(Source data)
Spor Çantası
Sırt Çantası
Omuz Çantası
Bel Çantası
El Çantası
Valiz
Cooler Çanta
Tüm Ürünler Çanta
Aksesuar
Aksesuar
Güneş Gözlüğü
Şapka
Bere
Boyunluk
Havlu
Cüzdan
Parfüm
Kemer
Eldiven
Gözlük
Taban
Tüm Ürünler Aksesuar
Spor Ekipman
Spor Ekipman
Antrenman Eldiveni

**HOW TO COMPLETE THIS TASK**
Copy every line of the records above word for word, in the same order.

**SOLUTION TO THIS PROBLEM**
Spor Çantası
Sırt Çantası
Omuz Çantası
Bel Çantası
El Çantası
Valiz
Cooler Çanta
Tüm Ürünler Çanta
Aksesuar
Aksesuar
Güneş Gözlüğü
Şapka
Bere
Boyunluk
Havlu
Cüzdan
Parfüm
Kemer
Eldiven
Gözlük
Taban
Tüm Ürünler Aksesuar
Spor Ekipman
Spor Ekipman
Antrenman Eldiveni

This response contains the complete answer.